We need systems that identify where kids are -- and target instruction to those kids to meet their needs. That is hard, time-consuming work. And there are no shortcuts (though if you set up a bunch of flawed, high stakes tests -- and then threaten to fire teachers and principals if the kids don't pass them, they will find any number of shortcuts -- just ask Atlanta! But even if they don't blatantly cheat, it leads to teaching to tests, narrowing and dumbing down of curriculum.

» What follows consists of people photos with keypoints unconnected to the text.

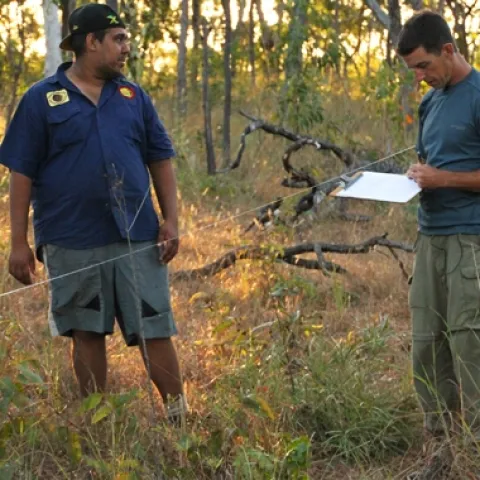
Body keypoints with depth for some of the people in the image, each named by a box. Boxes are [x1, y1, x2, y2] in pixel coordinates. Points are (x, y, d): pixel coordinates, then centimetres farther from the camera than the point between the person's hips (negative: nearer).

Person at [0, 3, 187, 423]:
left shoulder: (134, 97, 11)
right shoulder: (42, 99, 1)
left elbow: (160, 160, 13)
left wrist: (171, 221, 2)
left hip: (138, 239, 2)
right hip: (73, 243, -2)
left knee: (155, 330, 1)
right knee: (87, 334, 8)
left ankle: (179, 416, 9)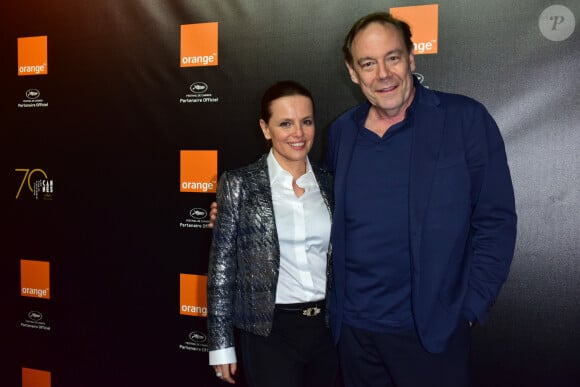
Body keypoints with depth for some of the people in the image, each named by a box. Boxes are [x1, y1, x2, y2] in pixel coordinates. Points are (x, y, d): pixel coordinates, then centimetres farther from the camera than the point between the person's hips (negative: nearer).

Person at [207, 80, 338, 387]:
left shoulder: (329, 184, 5)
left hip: (328, 327, 4)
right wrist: (221, 344, -5)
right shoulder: (239, 184, -5)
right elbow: (222, 267, -4)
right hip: (270, 331, -3)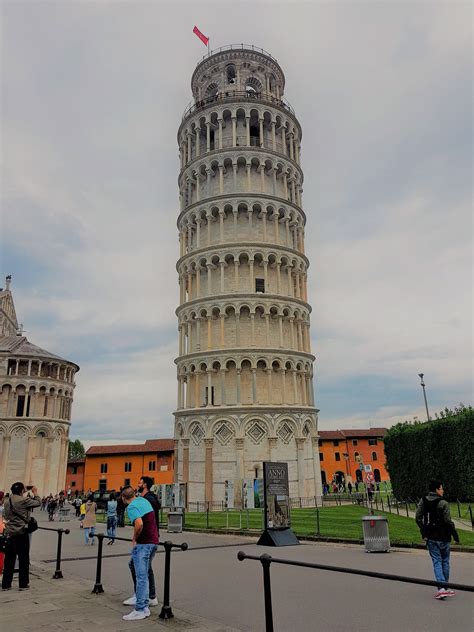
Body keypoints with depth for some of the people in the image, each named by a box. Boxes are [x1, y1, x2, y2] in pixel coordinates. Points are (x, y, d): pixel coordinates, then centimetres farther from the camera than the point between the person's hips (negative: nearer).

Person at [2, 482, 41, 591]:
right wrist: (35, 492, 5)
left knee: (9, 560, 12)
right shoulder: (23, 500, -16)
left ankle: (5, 584, 17)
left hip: (10, 534, 7)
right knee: (24, 559, 4)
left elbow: (5, 516, 16)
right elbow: (38, 503, -8)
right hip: (21, 534, -6)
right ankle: (23, 584, 10)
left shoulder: (7, 501, 7)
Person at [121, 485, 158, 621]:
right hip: (154, 542, 9)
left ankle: (141, 610, -1)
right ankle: (140, 598, 31)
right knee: (144, 574, 20)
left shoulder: (131, 507, -13)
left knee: (141, 576, -4)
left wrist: (134, 539, -12)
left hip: (143, 544, -9)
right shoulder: (143, 500, 12)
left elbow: (139, 524, -30)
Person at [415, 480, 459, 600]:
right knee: (445, 561, 15)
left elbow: (418, 518, -2)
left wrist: (424, 533, 4)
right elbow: (448, 521, -16)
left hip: (430, 537, 3)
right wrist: (455, 535, -5)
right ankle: (445, 587, 24)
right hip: (443, 537, -3)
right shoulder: (443, 503, -14)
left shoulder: (423, 501, 0)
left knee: (436, 562, 7)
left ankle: (441, 588, -6)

And we need to figure out how to build a school environment that gets the best possible performance out of teachers (hint here -- it is not by demoralizing them, threatening to fire them if they deviate from pacing guides or fail to get their kids to pass the flawed assessments, etc.) It doesn't mean they can perform at whatever level they "feel like" -- or that they should stay if they are burned out or have become bored or unenthusiastic. It means that we have to build a professional structure that promotes and renews -- on a continual basis -- passion, collaboration, excellence in teaching, and commitment to kids. This is incredibly hard work. You do NOT find it in the business world, as it is a completely different model (much more like medicine, but really, in some ways -- not like anything else I can think of right off the top of my head). It is VERY difficult to keep any honest "incentive" system from becoming a "punishment" system (just ask any parent with a behaviorally challenged child who has tried to use a "positive reinforcement" behavior mod system). But that is what we need to build, if we want the teachers, and the teaching, we want.